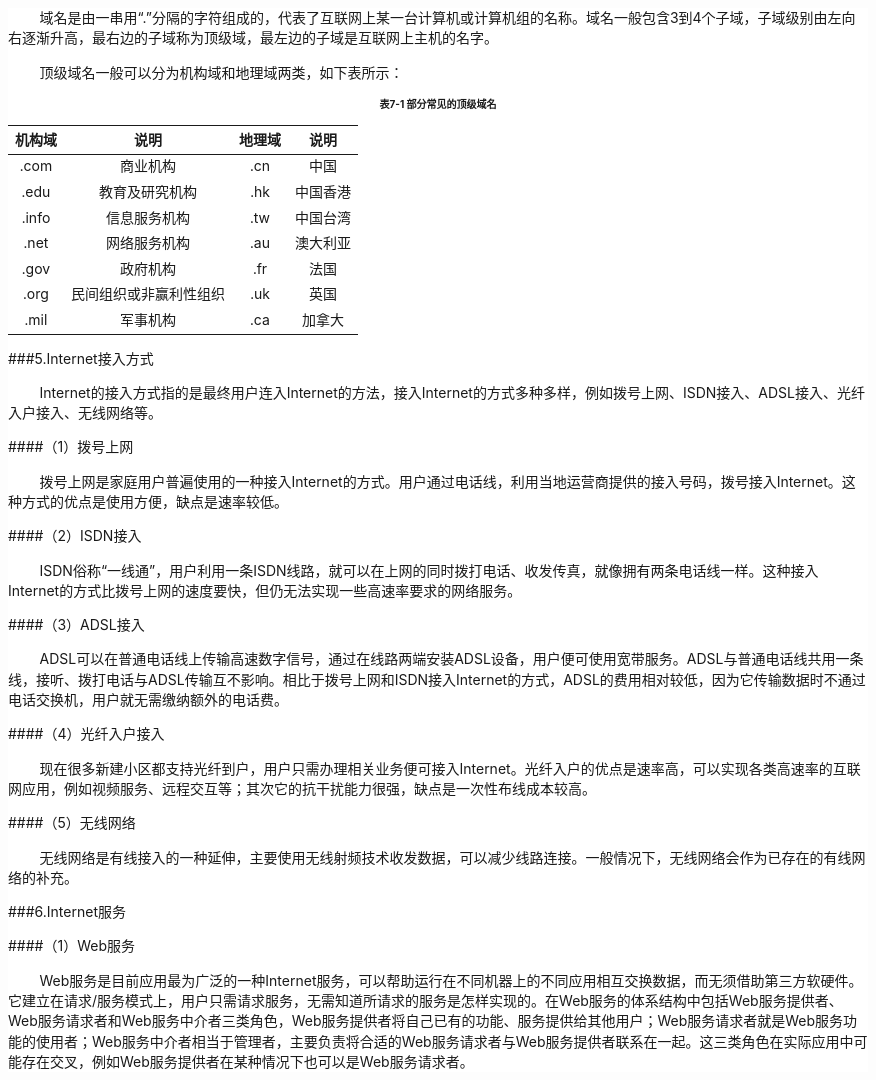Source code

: &nbsp;&nbsp;&nbsp;&nbsp;&nbsp;&nbsp;&nbsp;&nbsp;域名是由一串用“.”分隔的字符组成的，代表了互联网上某一台计算机或计算机组的名称。域名一般包含3到4个子域，子域级别由左向右逐渐升高，最右边的子域称为顶级域，最左边的子域是互联网上主机的名字。

&nbsp;&nbsp;&nbsp;&nbsp;&nbsp;&nbsp;&nbsp;&nbsp;顶级域名一般可以分为机构域和地理域两类，如下表所示：

<div align="center"><p style="text-align:center; font-size:10px; margin-top:2px; font-weight:bold">表7-1 部分常见的顶级域名</p></div>

|机构域|	说明|地理域|说明|
|:------:|:------:|:------:|:------:|
|.com|商业机构|.cn|中国|
|.edu|教育及研究机构|.hk|中国香港|
|.info|信息服务机构|.tw|中国台湾|
|.net|网络服务机构|.au|澳大利亚|
|.gov|政府机构|.fr|法国|
|.org|民间组织或非赢利性组织|.uk|英国|
|.mil|军事机构|.ca|加拿大|

###5.Internet接入方式

&nbsp;&nbsp;&nbsp;&nbsp;&nbsp;&nbsp;&nbsp;&nbsp;Internet的接入方式指的是最终用户连入Internet的方法，接入Internet的方式多种多样，例如拨号上网、ISDN接入、ADSL接入、光纤入户接入、无线网络等。

####（1）拨号上网

&nbsp;&nbsp;&nbsp;&nbsp;&nbsp;&nbsp;&nbsp;&nbsp;拨号上网是家庭用户普遍使用的一种接入Internet的方式。用户通过电话线，利用当地运营商提供的接入号码，拨号接入Internet。这种方式的优点是使用方便，缺点是速率较低。

####（2）ISDN接入

&nbsp;&nbsp;&nbsp;&nbsp;&nbsp;&nbsp;&nbsp;&nbsp;ISDN俗称“一线通”，用户利用一条ISDN线路，就可以在上网的同时拨打电话、收发传真，就像拥有两条电话线一样。这种接入Internet的方式比拨号上网的速度要快，但仍无法实现一些高速率要求的网络服务。

####（3）ADSL接入

&nbsp;&nbsp;&nbsp;&nbsp;&nbsp;&nbsp;&nbsp;&nbsp;ADSL可以在普通电话线上传输高速数字信号，通过在线路两端安装ADSL设备，用户便可使用宽带服务。ADSL与普通电话线共用一条线，接听、拨打电话与ADSL传输互不影响。相比于拨号上网和ISDN接入Internet的方式，ADSL的费用相对较低，因为它传输数据时不通过电话交换机，用户就无需缴纳额外的电话费。

####（4）光纤入户接入

&nbsp;&nbsp;&nbsp;&nbsp;&nbsp;&nbsp;&nbsp;&nbsp;现在很多新建小区都支持光纤到户，用户只需办理相关业务便可接入Internet。光纤入户的优点是速率高，可以实现各类高速率的互联网应用，例如视频服务、远程交互等；其次它的抗干扰能力很强，缺点是一次性布线成本较高。

####（5）无线网络

&nbsp;&nbsp;&nbsp;&nbsp;&nbsp;&nbsp;&nbsp;&nbsp;无线网络是有线接入的一种延伸，主要使用无线射频技术收发数据，可以减少线路连接。一般情况下，无线网络会作为已存在的有线网络的补充。

###6.Internet服务

####（1）Web服务

&nbsp;&nbsp;&nbsp;&nbsp;&nbsp;&nbsp;&nbsp;&nbsp;Web服务是目前应用最为广泛的一种Internet服务，可以帮助运行在不同机器上的不同应用相互交换数据，而无须借助第三方软硬件。它建立在请求/服务模式上，用户只需请求服务，无需知道所请求的服务是怎样实现的。在Web服务的体系结构中包括Web服务提供者、Web服务请求者和Web服务中介者三类角色，Web服务提供者将自己已有的功能、服务提供给其他用户；Web服务请求者就是Web服务功能的使用者；Web服务中介者相当于管理者，主要负责将合适的Web服务请求者与Web服务提供者联系在一起。这三类角色在实际应用中可能存在交叉，例如Web服务提供者在某种情况下也可以是Web服务请求者。 
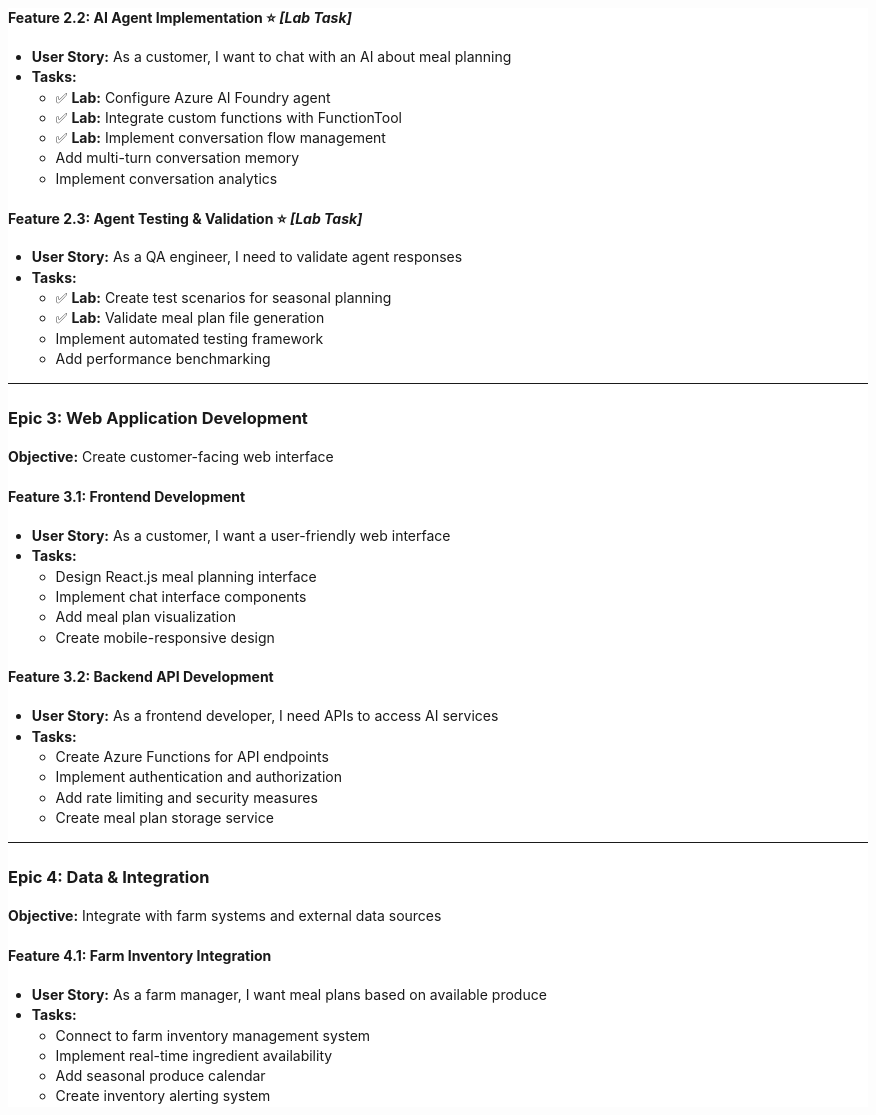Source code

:#### Feature 2.2: AI Agent Implementation ⭐ *[Lab Task]*
- **User Story:** As a customer, I want to chat with an AI about meal planning
- **Tasks:**
  - ✅ **Lab:** Configure Azure AI Foundry agent
  - ✅ **Lab:** Integrate custom functions with FunctionTool
  - ✅ **Lab:** Implement conversation flow management
  - Add multi-turn conversation memory
  - Implement conversation analytics

#### Feature 2.3: Agent Testing & Validation ⭐ *[Lab Task]*
- **User Story:** As a QA engineer, I need to validate agent responses
- **Tasks:**
  - ✅ **Lab:** Create test scenarios for seasonal planning
  - ✅ **Lab:** Validate meal plan file generation
  - Implement automated testing framework
  - Add performance benchmarking

---

### Epic 3: Web Application Development
**Objective:** Create customer-facing web interface

#### Feature 3.1: Frontend Development
- **User Story:** As a customer, I want a user-friendly web interface
- **Tasks:**
  - Design React.js meal planning interface
  - Implement chat interface components
  - Add meal plan visualization
  - Create mobile-responsive design

#### Feature 3.2: Backend API Development
- **User Story:** As a frontend developer, I need APIs to access AI services
- **Tasks:**
  - Create Azure Functions for API endpoints
  - Implement authentication and authorization
  - Add rate limiting and security measures
  - Create meal plan storage service

---

### Epic 4: Data & Integration
**Objective:** Integrate with farm systems and external data sources

#### Feature 4.1: Farm Inventory Integration
- **User Story:** As a farm manager, I want meal plans based on available produce
- **Tasks:**
  - Connect to farm inventory management system
  - Implement real-time ingredient availability
  - Add seasonal produce calendar
  - Create inventory alerting system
* * * *
Action item: Go through the records and report each line that contains "Story".

Your response:
- **User Story:** As a customer, I want to chat with an AI about meal planning
- **User Story:** As a QA engineer, I need to validate agent responses
- **User Story:** As a customer, I want a user-friendly web interface
- **User Story:** As a frontend developer, I need APIs to access AI services
- **User Story:** As a farm manager, I want meal plans based on available produce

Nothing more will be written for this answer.